Tacoma Narrows Monochord
Intermedia Opera at EMPAC
"Cold Spring was a mind-bending, jaw-dropping show. It was conceptualized by Sean Griffin who is not just a dramatist,composer or director. He is a multi-disciplianry artist – and technician – whose universe goes far beyond the traditional, and so what he puts on stage is only part of the picture. His works are far more than theatre, embracing choreography,music and projections into more of an experience...One could not help but hark back to other groundbreaking works such as Tony Kushner's Angels in America. In Cold Spring as in Angels, we see unlikely juxtapositions. For Griffin it is Carl Sagan and the Tribes of Ishmael; for Kushner it is Roy Cohen and Ethel Rosenberg. Both have flying actors who descend into the action on stage: for Kushner it is the Angel who announces the Millennium, for Griffin, an actor with horns who could well be the stand in for the Devil."
Berkshire on Stage
Cold Spring 3
Triangle of Need with Catherine Sullivan
"Simple and direct ideas are spun into a byzantine structure, evoking the labyrinthine path trod by our crudest urges on their way to sublimation in civilization's alienating systems of social control. The chirps, whoops, grunts, gutturals and high-pitched squeals emanating from the characters' mouths over Griffin's unforgettably beautiful score, coupled with their spastic jerks and tremors under the starched linens of the working class and the silken finery of the overlords (think of Lars von Trier's The Idiots in period dress), are reminders that the line between brutishness and enlightenment is extraordinarily thin." - Brooklyn Rail
Snake River with Charles Gaines and Edgar Arceneaux
"Musically, we're in radically different territory too, with Sean Griffin's "Snake River Suite," a vibrant and jarring contemporary composition incorporating traditional orchestral instruments as well as synthesizer and a diverse percussion section. The rehearsal was filmed locally in the dark, moody Orpheum Theater.

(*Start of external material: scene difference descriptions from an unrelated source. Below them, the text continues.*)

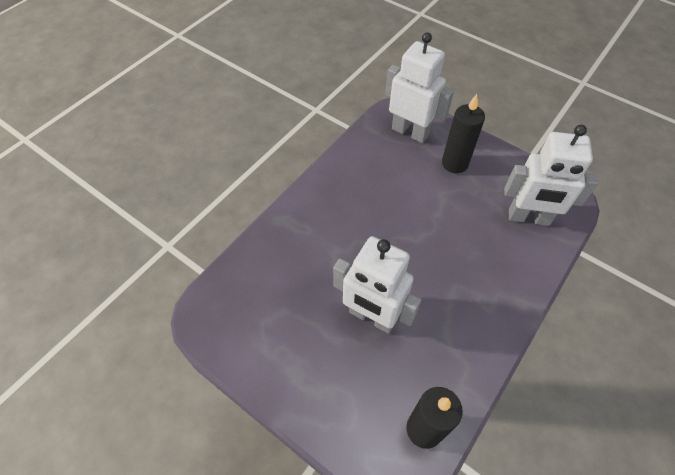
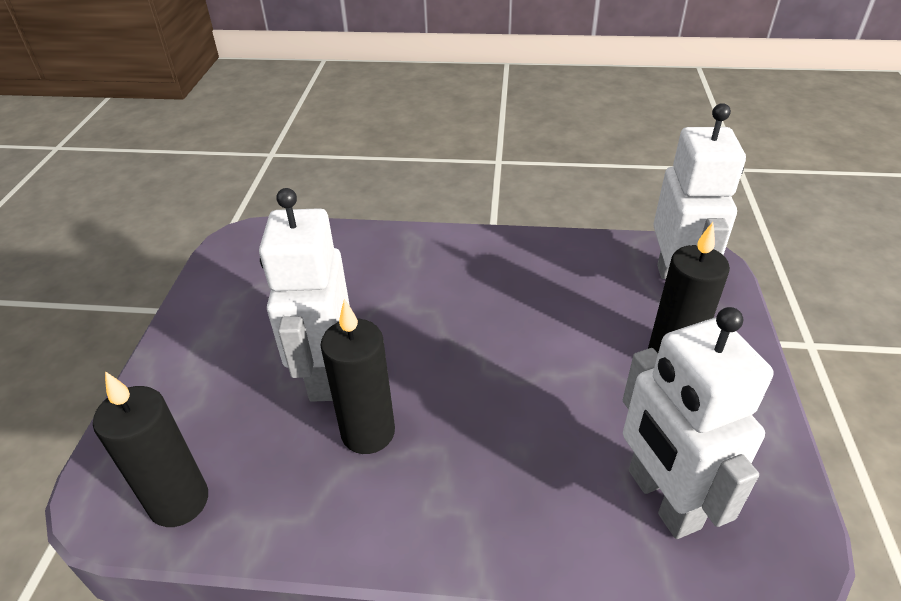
camera: 60 degrees right, 15 degrees down
none -> black candle [320,299,395,454]

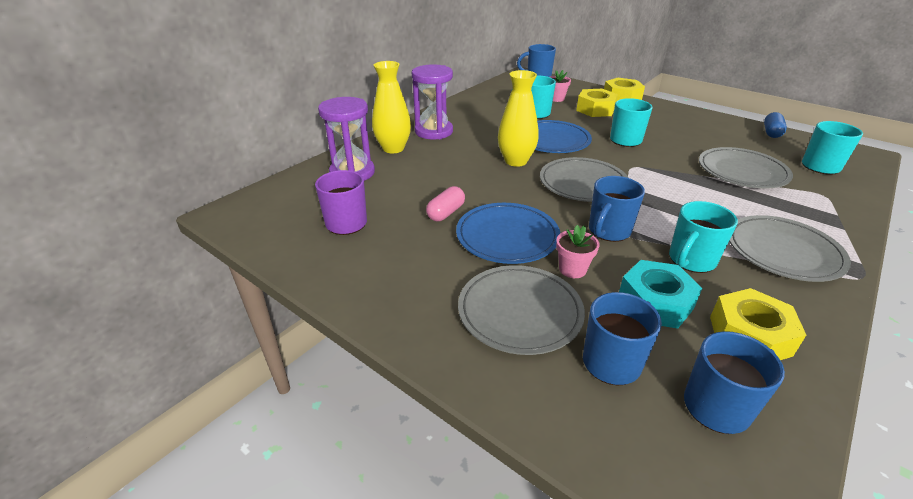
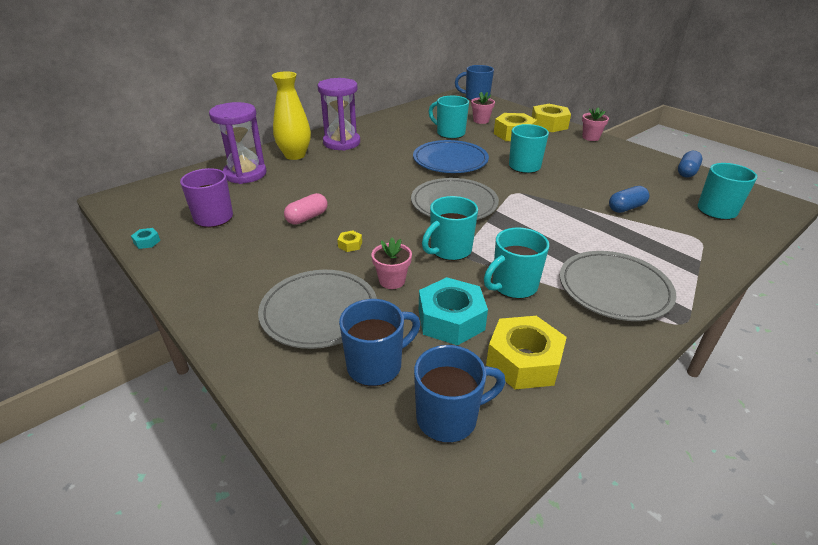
camera: 10 degrees right, 0 degrees up
blue plate [456,203,560,264] -> yellow nut [337,230,362,252]
yellow vase [498,70,539,167] -> none
blue mug [589,176,645,242] -> turquoise mug [422,196,478,261]
grey plate [699,147,793,188] -> blue capsule [609,186,649,213]
none -> turquoise nut [131,228,160,249]
none -> pink flower pot [582,107,609,141]

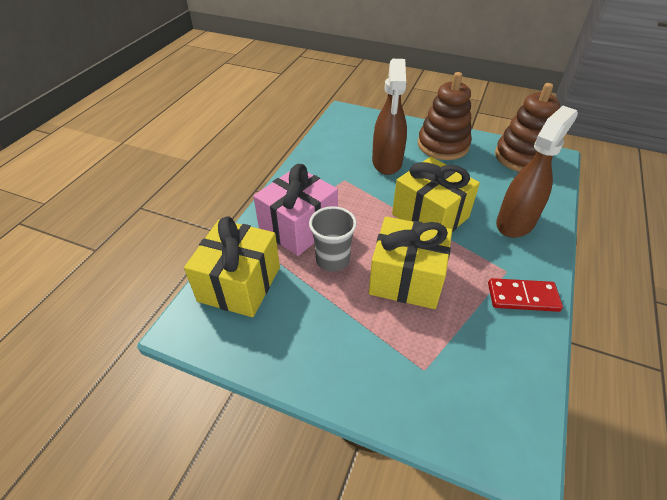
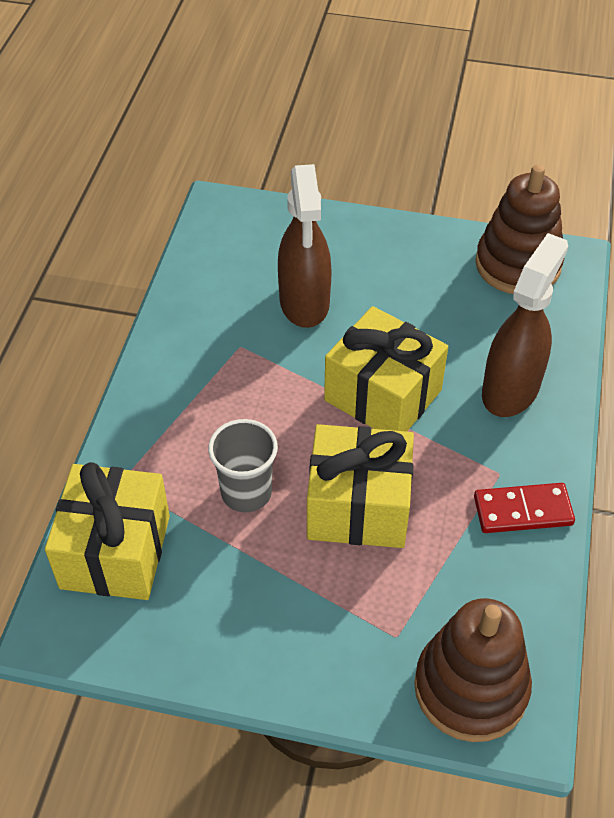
camera: 10 degrees left, 5 degrees up
pink gift [253,164,338,256] -> none
brown stacking toy [418,72,472,160] -> brown stacking toy moved to [414,598,532,742]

During the two-hour span of the video, a nonverbal narrative unfurls, a loose progression from the intimate to the more detached, from sensual toward mechanical, organic to constructed, and in terms of aesthetic sensibility, from romantic to modern. Those contrasts suggest themselves through what Gaines and Arceneaux show us, not through anything they tell us." - The Los Angeles Times
The Chittendens with Catherine Sullivan
"…a mesmerizing, comical, and thrillingly bizarre meditation on the tics and tropes that make up what we call "character" and "relationship." - The New Yorker
"…a strong but completely abstract psychological drama, The Chittendens swivels through film noir, sea-faring adventures, and other genres, all while alternating themes of internal and external discovery." - ArtForum
Griffin is an award-winning and prolific visual artists creating among other things 4 complete remakes of Goya’s 80 Los Caprichos and a collection of experimental notation designs that were recently exhibited at FOCA in Los Angeles and the Beall Center in Irvine. Griffin frequently activates photography archives and historic collections of objects in his assemblage-based set designs and installations.